I seem to be a little confused about CUDA “p2pbandwidthlatency”.
I installed 3 NVIDIA A40 GPUs without NVLink and ran this example.
The bandwidth of device 0 to 0 is about 640 GB/s. This data is based on official specifications." GPU Memory Bandwidth"?
GPU Memory 48 GB GDDR6 with error-correcting code (ECC)

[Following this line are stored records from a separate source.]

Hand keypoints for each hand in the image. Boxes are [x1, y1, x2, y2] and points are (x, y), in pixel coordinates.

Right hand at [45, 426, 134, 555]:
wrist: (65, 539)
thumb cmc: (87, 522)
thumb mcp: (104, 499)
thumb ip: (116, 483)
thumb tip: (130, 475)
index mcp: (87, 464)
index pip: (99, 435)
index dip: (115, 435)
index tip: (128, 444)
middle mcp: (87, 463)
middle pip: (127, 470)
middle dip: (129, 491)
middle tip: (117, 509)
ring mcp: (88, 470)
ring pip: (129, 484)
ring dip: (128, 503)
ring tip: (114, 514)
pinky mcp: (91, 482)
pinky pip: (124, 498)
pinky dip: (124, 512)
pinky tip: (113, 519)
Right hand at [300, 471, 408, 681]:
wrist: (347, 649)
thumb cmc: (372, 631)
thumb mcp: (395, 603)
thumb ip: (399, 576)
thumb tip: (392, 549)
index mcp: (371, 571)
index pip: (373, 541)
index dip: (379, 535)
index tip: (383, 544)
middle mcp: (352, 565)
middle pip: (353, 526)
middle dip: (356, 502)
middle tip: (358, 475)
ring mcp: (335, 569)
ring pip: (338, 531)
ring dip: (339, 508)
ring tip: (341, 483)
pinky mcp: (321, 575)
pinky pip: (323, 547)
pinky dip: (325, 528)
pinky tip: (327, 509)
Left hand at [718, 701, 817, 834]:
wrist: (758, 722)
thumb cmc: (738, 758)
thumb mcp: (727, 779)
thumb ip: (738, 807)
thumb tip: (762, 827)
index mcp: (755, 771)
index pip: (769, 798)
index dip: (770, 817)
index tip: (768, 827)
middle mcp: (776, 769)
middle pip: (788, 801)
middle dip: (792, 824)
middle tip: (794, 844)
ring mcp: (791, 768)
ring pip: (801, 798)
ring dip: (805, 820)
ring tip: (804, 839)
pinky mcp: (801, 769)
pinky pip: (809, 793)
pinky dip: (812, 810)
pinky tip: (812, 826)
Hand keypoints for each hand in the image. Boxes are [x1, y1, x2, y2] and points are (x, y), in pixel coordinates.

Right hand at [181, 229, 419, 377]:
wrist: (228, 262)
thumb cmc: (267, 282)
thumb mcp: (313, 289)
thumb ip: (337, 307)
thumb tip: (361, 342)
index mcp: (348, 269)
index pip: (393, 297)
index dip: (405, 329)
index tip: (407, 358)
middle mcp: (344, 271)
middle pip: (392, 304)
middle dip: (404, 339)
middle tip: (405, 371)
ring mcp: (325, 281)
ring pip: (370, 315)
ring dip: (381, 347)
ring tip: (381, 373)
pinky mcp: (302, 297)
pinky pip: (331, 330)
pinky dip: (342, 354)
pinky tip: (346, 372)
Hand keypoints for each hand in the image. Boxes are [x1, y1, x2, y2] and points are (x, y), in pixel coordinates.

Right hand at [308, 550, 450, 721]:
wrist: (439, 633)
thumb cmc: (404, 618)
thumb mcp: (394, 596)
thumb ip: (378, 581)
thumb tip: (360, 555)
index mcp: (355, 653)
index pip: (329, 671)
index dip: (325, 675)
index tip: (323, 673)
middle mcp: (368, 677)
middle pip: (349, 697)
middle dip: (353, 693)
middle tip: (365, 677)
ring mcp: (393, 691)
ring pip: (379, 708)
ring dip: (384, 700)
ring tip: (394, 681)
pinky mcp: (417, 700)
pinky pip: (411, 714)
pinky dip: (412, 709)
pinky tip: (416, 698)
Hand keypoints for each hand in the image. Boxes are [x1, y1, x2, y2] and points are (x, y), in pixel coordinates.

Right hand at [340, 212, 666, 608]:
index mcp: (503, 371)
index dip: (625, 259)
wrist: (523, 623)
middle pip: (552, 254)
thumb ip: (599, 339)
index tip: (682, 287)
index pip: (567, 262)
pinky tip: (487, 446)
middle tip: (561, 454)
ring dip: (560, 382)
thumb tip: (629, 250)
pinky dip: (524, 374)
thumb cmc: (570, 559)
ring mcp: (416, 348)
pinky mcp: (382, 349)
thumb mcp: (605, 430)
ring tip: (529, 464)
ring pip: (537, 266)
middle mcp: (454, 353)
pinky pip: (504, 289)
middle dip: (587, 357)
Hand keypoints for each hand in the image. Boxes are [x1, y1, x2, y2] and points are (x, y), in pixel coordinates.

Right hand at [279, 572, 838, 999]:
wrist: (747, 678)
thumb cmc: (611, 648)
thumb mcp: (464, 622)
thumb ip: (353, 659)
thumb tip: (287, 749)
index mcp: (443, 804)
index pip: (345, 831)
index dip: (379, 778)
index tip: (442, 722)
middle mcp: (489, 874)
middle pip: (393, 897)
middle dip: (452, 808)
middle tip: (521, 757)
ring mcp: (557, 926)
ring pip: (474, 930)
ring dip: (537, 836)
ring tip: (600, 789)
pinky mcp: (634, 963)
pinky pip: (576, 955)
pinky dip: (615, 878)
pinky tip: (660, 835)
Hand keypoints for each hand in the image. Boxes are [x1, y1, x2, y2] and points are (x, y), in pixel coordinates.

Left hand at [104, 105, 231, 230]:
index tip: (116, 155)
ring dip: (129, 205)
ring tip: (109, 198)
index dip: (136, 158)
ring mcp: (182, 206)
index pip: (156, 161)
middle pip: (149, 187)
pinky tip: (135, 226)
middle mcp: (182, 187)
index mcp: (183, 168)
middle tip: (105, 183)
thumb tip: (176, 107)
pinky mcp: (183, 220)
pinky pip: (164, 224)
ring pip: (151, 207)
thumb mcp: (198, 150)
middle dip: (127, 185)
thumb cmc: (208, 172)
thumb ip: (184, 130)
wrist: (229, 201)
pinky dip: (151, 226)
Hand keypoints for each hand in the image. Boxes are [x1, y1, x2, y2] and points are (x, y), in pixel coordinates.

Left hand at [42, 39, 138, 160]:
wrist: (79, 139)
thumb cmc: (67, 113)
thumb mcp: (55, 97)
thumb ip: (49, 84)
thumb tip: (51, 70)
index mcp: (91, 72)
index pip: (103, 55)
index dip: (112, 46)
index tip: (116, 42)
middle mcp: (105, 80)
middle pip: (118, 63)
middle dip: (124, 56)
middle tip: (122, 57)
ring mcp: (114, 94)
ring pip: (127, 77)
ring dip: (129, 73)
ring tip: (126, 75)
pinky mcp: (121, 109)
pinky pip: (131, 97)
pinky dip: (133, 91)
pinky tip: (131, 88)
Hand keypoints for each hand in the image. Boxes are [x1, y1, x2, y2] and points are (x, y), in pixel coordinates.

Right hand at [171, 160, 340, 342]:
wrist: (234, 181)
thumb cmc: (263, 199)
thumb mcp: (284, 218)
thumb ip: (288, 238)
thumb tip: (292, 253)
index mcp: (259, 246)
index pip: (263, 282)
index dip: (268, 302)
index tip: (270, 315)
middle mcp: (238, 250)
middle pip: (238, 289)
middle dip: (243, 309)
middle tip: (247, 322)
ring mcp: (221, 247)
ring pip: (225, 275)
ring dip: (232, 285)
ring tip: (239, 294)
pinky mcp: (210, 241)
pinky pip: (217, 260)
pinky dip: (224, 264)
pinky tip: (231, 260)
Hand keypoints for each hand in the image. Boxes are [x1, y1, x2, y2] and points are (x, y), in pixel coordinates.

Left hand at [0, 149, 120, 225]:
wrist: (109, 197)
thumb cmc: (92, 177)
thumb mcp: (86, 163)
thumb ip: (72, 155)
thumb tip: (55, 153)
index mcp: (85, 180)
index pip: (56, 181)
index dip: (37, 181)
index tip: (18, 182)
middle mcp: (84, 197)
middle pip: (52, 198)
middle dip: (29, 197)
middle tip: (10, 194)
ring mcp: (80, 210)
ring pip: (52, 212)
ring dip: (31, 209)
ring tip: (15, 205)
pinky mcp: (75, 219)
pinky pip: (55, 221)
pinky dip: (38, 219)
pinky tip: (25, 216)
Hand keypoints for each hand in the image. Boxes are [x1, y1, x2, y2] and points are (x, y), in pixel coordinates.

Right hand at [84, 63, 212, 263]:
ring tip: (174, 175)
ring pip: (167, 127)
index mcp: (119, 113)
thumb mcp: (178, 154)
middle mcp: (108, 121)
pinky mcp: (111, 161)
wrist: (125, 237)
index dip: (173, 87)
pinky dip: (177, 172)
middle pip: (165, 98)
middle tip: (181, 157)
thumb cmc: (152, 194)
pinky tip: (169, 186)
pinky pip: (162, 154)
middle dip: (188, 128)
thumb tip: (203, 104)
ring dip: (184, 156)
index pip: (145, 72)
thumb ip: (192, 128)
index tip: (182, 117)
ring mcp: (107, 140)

GPU Memory Bandwidth 696 GB/s
NVIDIA NVLink 112.5 GB/s (bidirectional)
PCIE Gen4 x16 31.5 GB/s (bidirectional)
NVLink 2-way low profile (2-slot)
Display Ports 3x DisplayPort 1.4*
Max Power Consumption 300 W
Form Factor 4.4" (H) x 10.5" (L) Dual Slot
vGPU Software Support NVIDIA vPC/vApps, NVIDIA RTX Virtual Workstation, NVIDIA Virtual Compute Server
vGPU Profiles Supported See the Virtual GPU Licensing Guide
NVENC NVDEC 1x 2x (includes AV1 decode)
Secure and Measured Boot with Hardware Root of Trust Yes
NEBS Ready Level 3
Power Connector 8-pin CPU
In addition, what is the reference direction of “0 to 1” and “0 to 2” Bidirectional P2P Bandwidth?
Reference “Interconnect” PCIe Gen4 x 16?